**Text passage:**
# # # # #
AirBnB "Specialist" demanding we pay for damages we didn't cause!

Ryan520
Level 2
Nottingham, United Kingdom

AirBnB "Specialist" demanding we pay for damages we didn't cause!

Hi, 

 

We recently stayed at a beautiful villa. While there, there was an accident and a plant pot around the pool (super heavy one) was knocked over and went into the pool. This caused the plant pot to crack, and soil to come out and float all round the pool. We all felt awful and spent the penultimate day of the holiday trying to clean the pool, and scrubbing the entire villa clean. However despite various nets etc. we tried using, we couldn't get the soil out because it was too small and went through the nets; it was like dust. 

 

While also there, the host had left bleach on the ground by the poolside. This cause multiple of the towels (provided), bedding (provided) and the girls bikinis to become bleached when they feel off the railing onto the bleach (we didnt know it was bleach until things landed it in, and became ruined). 

 

We left the villa at 8am, and new guests moved in at 12 noon that day. Upon checkout we immediately notified the host's keyholder about the pool and damages. The following day, the host requested we paid 686€. (500€ cracked tile, 50€ IKEA towel + bedding, 50€ clean the pool + pool water lost, 84€ plant pot). As stated by the hosts the costs were all "estimates" and "it may be lower". 

 

This was the first we had seen of the damaged and cracked tile. With 8 of us looking for damage, and spending the entire penultimate day scrubbing the poolside, walls (dirty, not by us, but we wanted to make things look nicer as a sorry), cleaning villa etc. I think someone would have very clearly and easily seen this crack. I think the more likely story, is that it was caused when they tried to replace the plant pot (it was heavy and took 3 of us to lift it out the pool)
# # # # #
**Source data:**
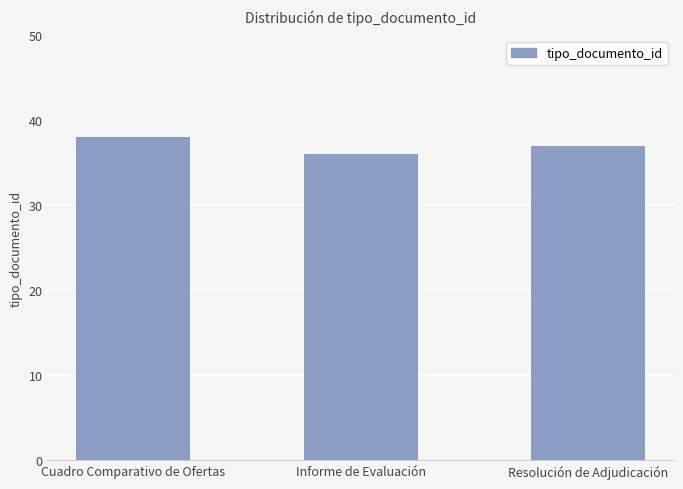

What is the maximum value shown in the chart?

38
# # # # #
**Using the information:**
1) List each itemized charge in the host's request in the Airbnb damage post, along with its amount.
2) Write the next part of the Airbnb damage post, picking up after its final sentence.

**Responses in order:**
1)
- Cracked tile: 500€
- IKEA towel + bedding: 50€
- Clean the pool + pool water lost: 50€
- Plant pot: 84€

2)
Not only did we feel like that kind of damage should be covered by insurance anyway, but we'd already paid a £237.49 cleaning fee upfront, so didnt see why we should pay a further 50€ cleaning fee for the pool. The bedding + towels (of which its the hosts fault is damaged in our eyes - along with our swimwear) cost £4.84 from IKEA -> not 50€. The 500€ was an "estimate". We of course decline this payment with a very polite message to the host. 

 

The host immediately responded the following day stating her husband received an email about the damaged tile, stating "it will probably cost around 250€ as opposed to 500€". It literally halved the minute we refused to pay without receipts. 

 

56 days after the booking ended, the host opened the resolution centre and we got an email from a specialist called Melania. She stated she would gather information from both parties and make a decision on the case. She stated shed gather information from the host first and get back to us. 

 

In the meantime, we did some research about security deposits, and discovered via the support centre that the reservation had no security deposit.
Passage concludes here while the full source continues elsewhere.